**SOURCE MATERIAL**
_____

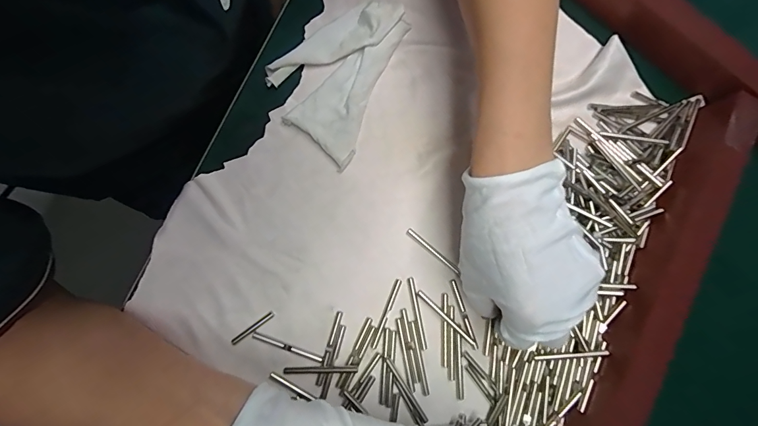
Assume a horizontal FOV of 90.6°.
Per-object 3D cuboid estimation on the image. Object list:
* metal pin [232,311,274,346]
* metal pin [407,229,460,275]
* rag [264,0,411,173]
[{"bbox_3d":[-0.092,0.085,0.275,0.035,0.004,0.004,-37,85,-6],"label":"metal pin"},{"bbox_3d":[0.042,0.029,0.293,0.049,0.005,0.005,39,81,6],"label":"metal pin"},{"bbox_3d":[-0.036,-0.116,0.301,0.083,0.020,0.133,26,82,2],"label":"rag"}]

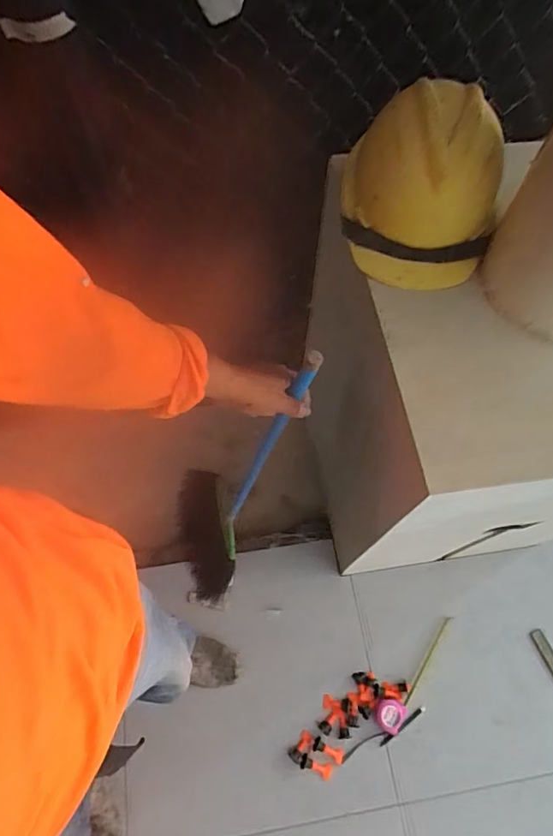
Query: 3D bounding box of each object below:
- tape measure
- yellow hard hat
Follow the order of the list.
[{"bbox_3d":[0.353,0.632,1.212,0.070,0.028,0.317,41,59,14],"label":"tape measure"},{"bbox_3d":[0.192,-0.312,0.652,0.193,0.173,0.200,6,62,2],"label":"yellow hard hat"}]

_____

**PROBLEM TO WORK ON**
Exactly the lines from the one containing "metal pin [407,229,460,275]" through the last line of the data above should be output, both ends included, with every picture left out.

**ANSWER SECTION**
* metal pin [407,229,460,275]
* rag [264,0,411,173]
[{"bbox_3d":[-0.092,0.085,0.275,0.035,0.004,0.004,-37,85,-6],"label":"metal pin"},{"bbox_3d":[0.042,0.029,0.293,0.049,0.005,0.005,39,81,6],"label":"metal pin"},{"bbox_3d":[-0.036,-0.116,0.301,0.083,0.020,0.133,26,82,2],"label":"rag"}]

Query: 3D bounding box of each object below:
- tape measure
- yellow hard hat
Follow the order of the list.
[{"bbox_3d":[0.353,0.632,1.212,0.070,0.028,0.317,41,59,14],"label":"tape measure"},{"bbox_3d":[0.192,-0.312,0.652,0.193,0.173,0.200,6,62,2],"label":"yellow hard hat"}]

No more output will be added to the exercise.